Zu den konkreten Trends stellte Schmidlin fest: "Wir sind dem gleichen Spektrum ausgesetzt wie die Privatwirtschaft und Privatpersonen." Dazu gehören Cyberspionage und Ransomware. Die Armee nutze künstliche Intelligenz, um Gefahren zu erkennen und abzuwehren, aber auch Angreifer nutzten die Technologie. Für Mitarbeitende werde es zunehmend "schwieriger, ein gut gemachtes Phishing-E-Mail zu erkennen".
Diego Schmidlin, Chef Cyber und elektromagnetische Sicherheit und Abwehr der Schweizer Armee. (Source: zVg)
Eine weitere Herausforderung stellt die Lieferkette dar: Bei Off-the-Shelf-Einkäufen sei es schwer, die Lieferketten zu verfolgen oder eine Kompromittierung festzustellen. Und schliesslich wies der Referent auf künftige Bedrohungen durch Quantentechnologie hin: "Wir gehen davon aus, dass Daten von uns gestohlen wurden, wenn auch in verschlüsselter Form", so Schmidlin. In ein paar Jahren dürften diese Daten mit wenig Aufwand entschlüsselt und bekannt werden. Es sei wichtig, dagegen gewappnet zu sein.
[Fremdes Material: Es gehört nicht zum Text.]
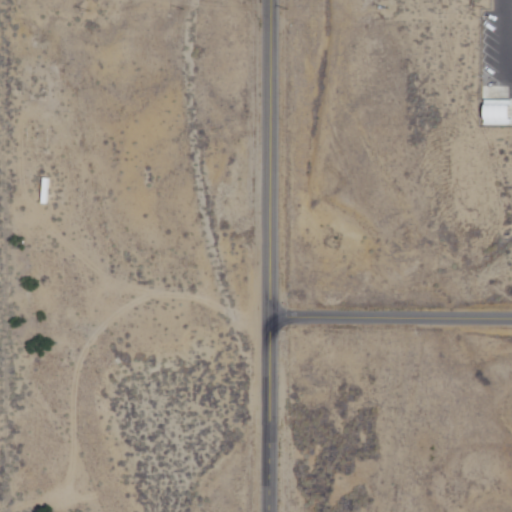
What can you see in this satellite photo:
road: (509, 43)
building: (497, 105)
building: (497, 112)
building: (494, 121)
road: (267, 158)
airport: (256, 256)
road: (389, 317)
road: (266, 414)
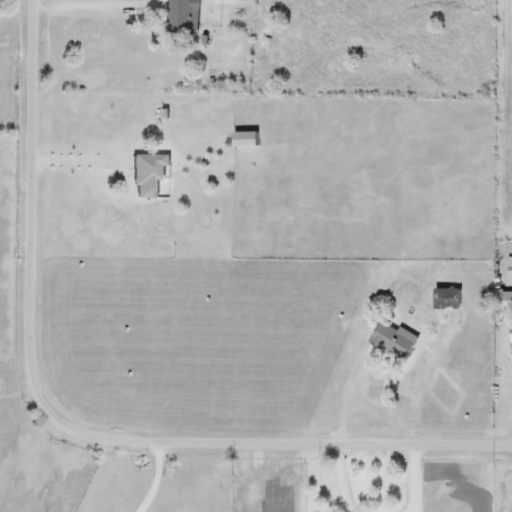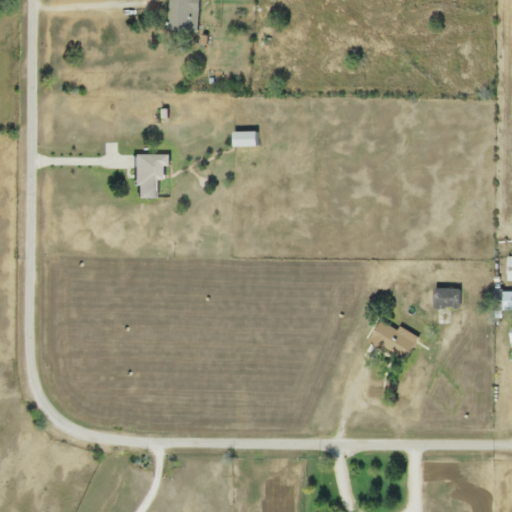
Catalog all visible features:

Schmidlins Botschaft ans Publikum: "Bereiten Sie sich darauf vor, dass ein Angreifer bei Ihnen erfolgreich sein könnte." So solle man sich bewusst sein, welche "Kronjuwelen" es besonders zu schützen gelte und entsprechend in deren Sicherheit investieren. Ferner riet er dazu, sich innerhalb der jeweiligen Branchen im Cyberbereich zu vernetzen und für genügend Cyberfähigkeiten in der eigenen Organisation zu sorgen. Letzteres könne durch den Aufbau einer entsprechenden Abteilung innerhalb der Organisation oder durch Nutzung externer Angebote von Managed Service Providern geschehen.
Nicht nur Schmidlin rief den Anwesenden weitere Grundprinzipien in Erinnerung: "Halten Sie Krisennotfallpläne bereit und üben Sie diese regelmässig", sagte er. Und schliesslich sei eine Cyberversicherung "nicht das Dümmste; denn wenn ich gebreached werde, werde ich auf jeden Fall einen Schaden haben."
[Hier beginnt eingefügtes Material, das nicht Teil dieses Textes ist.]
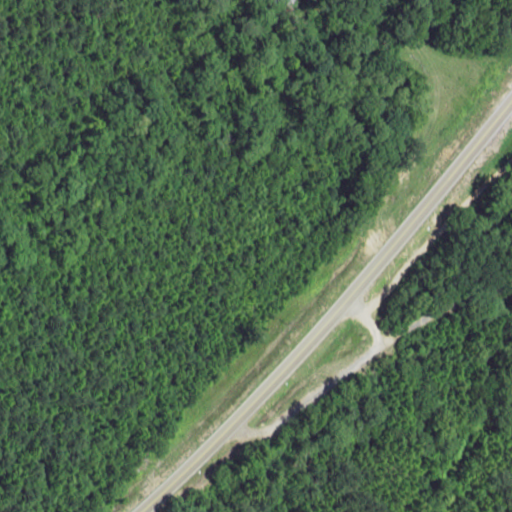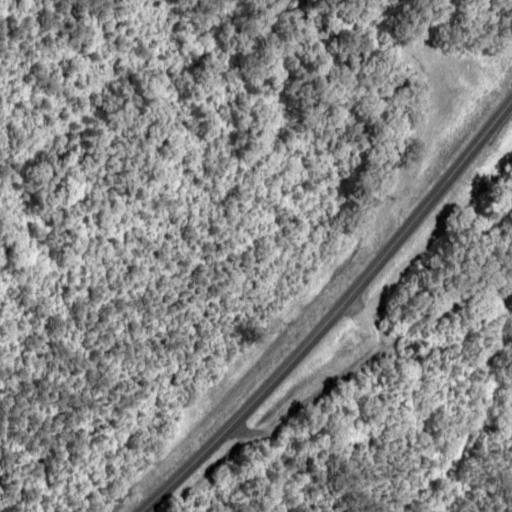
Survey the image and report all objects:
road: (333, 312)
Mehr Cyberversicherungen für alle
Für Prävention und Schadenshilfe will sich auch der Schweizerische Versicherungsverband (SVV) einsetzen. Dessen Direktor Urs Arbter präsentierte Zahlen zur aktuellen Versicherungsabdeckung: 37'000 Unternehmen und 400'000 Personen haben laut einer Verbandsumfrage eine Cyberschutz-Versicherung abgeschlossen – ein Plus von 22 Prozent im Vergleich zum Vorjahr. "Andere Versicherungsbranchen empfänden das als toll – wir sagen Nein", so Arbter. Denn noch immer seien 90 Prozent der volkswirtschaftlichen Risiken nicht gedeckt.
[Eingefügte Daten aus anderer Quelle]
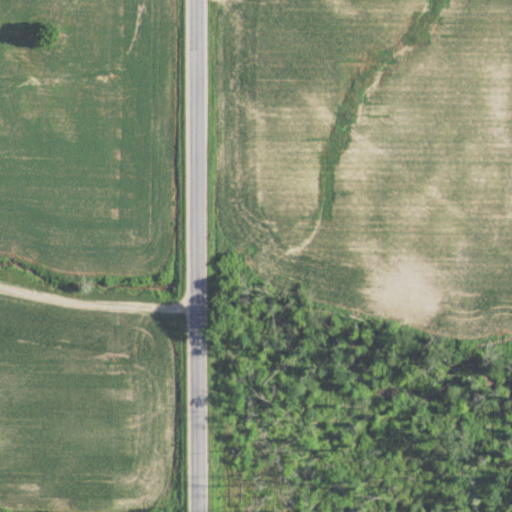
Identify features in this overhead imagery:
road: (197, 255)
Urs Arbter, Direktor des Schweizerischen Versicherungsverbandes SVV. (Source: zVg)
Insbesondere in kleinen und kleinsten Unternehmen bestehe Handlungsbedarf, konkretisierten Gabor Jaimes vom SVV und René Buff von der Helvetia in einem weiteren Referat. An der Awareness mangle es eigentlich nicht: "Die Firmen wissen, dass Cyber eine Gefahr ist", so Buff. Allerdings fehle oft noch die passende Beratung, wie sie sich schützen könnten. Um diese zu verbessern, bemühen sich die SVV-Mitglieder um mehr Präsenz und Zusammenarbeit mit Partnerfirmen. Man verbessere aber auch die Datengrundlage, erklärte Buff weiter. So untersucht der Verband etwa die Korrelation zwischen den beim Bund gemeldeten und den von den Versicherungen verzeichneten Schadenfällen. Das Problem fehlender Daten beschrieb SVV-Chef Arbter so: "Wo Daten nicht vorhanden sind, macht der Versicherungsmathematiker zu Recht einen Unsicherheitszuschlag oder macht Ausschlüsse." Damit würden Versicherungsprodukte weniger griffig und von Kunden weniger akzeptiert.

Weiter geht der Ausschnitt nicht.